→ INPUT DATA:

--------------------

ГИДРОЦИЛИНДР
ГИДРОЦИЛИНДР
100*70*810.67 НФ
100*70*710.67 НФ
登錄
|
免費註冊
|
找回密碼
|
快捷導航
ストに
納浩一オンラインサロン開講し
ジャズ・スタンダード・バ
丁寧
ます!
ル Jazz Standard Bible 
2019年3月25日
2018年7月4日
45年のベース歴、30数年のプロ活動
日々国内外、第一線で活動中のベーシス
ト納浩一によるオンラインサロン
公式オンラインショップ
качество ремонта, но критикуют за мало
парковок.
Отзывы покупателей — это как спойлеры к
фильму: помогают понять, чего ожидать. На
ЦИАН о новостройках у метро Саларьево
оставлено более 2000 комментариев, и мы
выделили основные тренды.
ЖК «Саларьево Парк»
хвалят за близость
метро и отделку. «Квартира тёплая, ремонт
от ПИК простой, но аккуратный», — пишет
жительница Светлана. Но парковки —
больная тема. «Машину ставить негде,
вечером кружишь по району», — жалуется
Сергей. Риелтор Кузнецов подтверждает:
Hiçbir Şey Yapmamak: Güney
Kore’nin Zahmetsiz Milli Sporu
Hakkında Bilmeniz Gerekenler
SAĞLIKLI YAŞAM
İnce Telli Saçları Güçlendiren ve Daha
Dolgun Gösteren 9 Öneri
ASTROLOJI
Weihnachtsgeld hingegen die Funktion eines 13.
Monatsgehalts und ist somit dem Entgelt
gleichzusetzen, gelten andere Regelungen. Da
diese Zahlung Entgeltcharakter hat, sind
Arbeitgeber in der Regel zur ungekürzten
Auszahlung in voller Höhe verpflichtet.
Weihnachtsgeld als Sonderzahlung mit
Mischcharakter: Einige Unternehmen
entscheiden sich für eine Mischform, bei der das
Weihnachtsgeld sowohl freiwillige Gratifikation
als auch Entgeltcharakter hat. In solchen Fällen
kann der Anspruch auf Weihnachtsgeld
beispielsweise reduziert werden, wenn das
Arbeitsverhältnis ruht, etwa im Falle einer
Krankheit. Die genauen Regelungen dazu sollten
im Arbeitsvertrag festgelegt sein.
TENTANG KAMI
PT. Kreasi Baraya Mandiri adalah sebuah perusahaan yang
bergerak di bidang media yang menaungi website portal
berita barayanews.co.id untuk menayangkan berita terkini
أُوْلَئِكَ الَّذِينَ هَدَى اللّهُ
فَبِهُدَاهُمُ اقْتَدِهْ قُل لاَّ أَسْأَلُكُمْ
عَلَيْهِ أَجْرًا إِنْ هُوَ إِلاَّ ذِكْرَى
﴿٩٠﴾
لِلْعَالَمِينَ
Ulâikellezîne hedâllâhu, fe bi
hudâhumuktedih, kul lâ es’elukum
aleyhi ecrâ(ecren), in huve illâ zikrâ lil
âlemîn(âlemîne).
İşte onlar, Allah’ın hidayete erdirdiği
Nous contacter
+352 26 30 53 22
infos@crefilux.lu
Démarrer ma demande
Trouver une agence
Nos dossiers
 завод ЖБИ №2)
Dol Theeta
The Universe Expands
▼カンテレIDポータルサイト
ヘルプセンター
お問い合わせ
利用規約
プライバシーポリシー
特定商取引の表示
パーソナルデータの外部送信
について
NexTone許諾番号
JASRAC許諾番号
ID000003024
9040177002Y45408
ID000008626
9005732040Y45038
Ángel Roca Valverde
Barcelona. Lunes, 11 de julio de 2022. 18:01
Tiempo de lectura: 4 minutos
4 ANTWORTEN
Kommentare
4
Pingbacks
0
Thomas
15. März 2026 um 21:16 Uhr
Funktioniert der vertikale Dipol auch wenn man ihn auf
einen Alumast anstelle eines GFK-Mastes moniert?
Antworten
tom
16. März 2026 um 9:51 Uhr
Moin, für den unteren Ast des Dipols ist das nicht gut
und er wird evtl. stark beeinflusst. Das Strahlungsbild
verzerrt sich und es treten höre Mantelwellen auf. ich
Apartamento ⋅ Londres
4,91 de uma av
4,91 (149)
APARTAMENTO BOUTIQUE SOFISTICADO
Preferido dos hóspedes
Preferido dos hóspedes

--------------------

→ ABOUT THIS EXERCISE:
Once you find the line with "Démarrer ma demande" above, print it and every line after it up to and including the line with "Funktioniert der vertikale", exactly as written and nothing else.

→ RESULT BELOW:
Démarrer ma demande
Trouver une agence
Nos dossiers
 завод ЖБИ №2)
Dol Theeta
The Universe Expands
▼カンテレIDポータルサイト
ヘルプセンター
お問い合わせ
利用規約
プライバシーポリシー
特定商取引の表示
パーソナルデータの外部送信
について
NexTone許諾番号
JASRAC許諾番号
ID000003024
9040177002Y45408
ID000008626
9005732040Y45038
Ángel Roca Valverde
Barcelona. Lunes, 11 de julio de 2022. 18:01
Tiempo de lectura: 4 minutos
4 ANTWORTEN
Kommentare
4
Pingbacks
0
Thomas
15. März 2026 um 21:16 Uhr
Funktioniert der vertikale Dipol auch wenn man ihn auf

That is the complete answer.